Are female lawyers in Indonesia organized in associations or groups?
‘We have no female lawyers’ associations. However, there is a group called Indonesia Feminist Lawyers’ Club, consisting of male and female lawyers. They have been trained by the National Commission on Violence against Women some years ago. Even though no separate female lawyers organizations exist, training programs have been developed on different levels to spread awareness on the rights of women.
I think that in every bar association there is a division on issues related to women and children, but I am not familiar with their programs. I do know that they sometimes include women’s and children’s rights in special trainings for law faculty graduates who practice to become a lawyer.
Since its establishment in 1995, APIK has developed a special training on Gender and Structural Legal Aid for aspiring lawyers, staff members or paralegals of APIK Legal Aid offices. The aim of the training is to build the capacity of women’s rights advocates and organizations to transform discriminatory laws, policies and practices and increase women’s access to justice as well as to build a community of legal activists, lawyers, policy makers and implementers who are committed to advancing women’s rights through law. We aim to equip them with the knowledge, skills and networks to analyse and challenge discriminatory laws and practices against women. APIK believes that while law can be used to oppress women, it can also be used as an instrument to realise justice, equality and human rights. While using law as a powerful tool, APIK also recognises that law is not neutral and often shaped to reinforce the status quo of power relations.
Do male lawyers support their female colleagues when they experience unequal treatment or discrimination?
‘At least in our legal aid and feminist lawyers’ circle, yes. I believe that my male colleagues would defend me if I would experience unequal treatment or discrimination.’
If you could give advice to young female lawyers or law students, what would that be?
‘For female lawyers it is important to be independent and therefore, you should not be dependent on men but keep trying to cooperate with them to take a feminist path. Because the competition is so hard in this environment, just go on your own. Be yourself, be self-confident and follow your heart.

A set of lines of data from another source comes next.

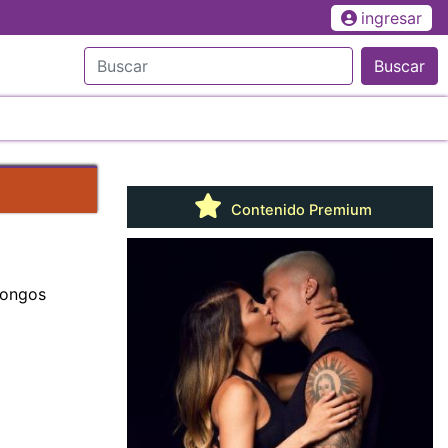
ingresar
Buscar
Contenido Premium
hongos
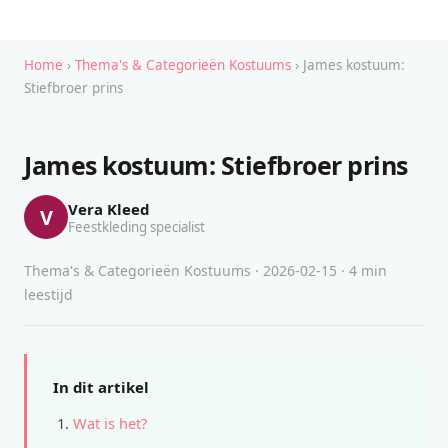
Home
›
Thema's & Categorieën Kostuums
› James kostuum:
Stiefbroer prins
James kostuum: Stiefbroer prins
Vera Kleed
V
Feestkleding specialist
Thema's & Categorieën Kostuums · 2026-02-15 · 4 min
leestijd
In dit artikel
Wat is het?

Another piece of advice for young female lawyers: do not only take on cases, but also try to advocate for policy change. That way, you will not only change the life of your own client, but hopefully that of everyone. That way you will make a difference! I told this advice to Kotaro, my 9 years’ old grandson who asked me just a week ago : “grandma, how come that you are so popular and well known?” I told him: be brave, honest, and make a difference!’
Disclaimer: The views expressed in this interview are those of the interviewee and the author and do not necessarily reflect those of Lawyers for Lawyers.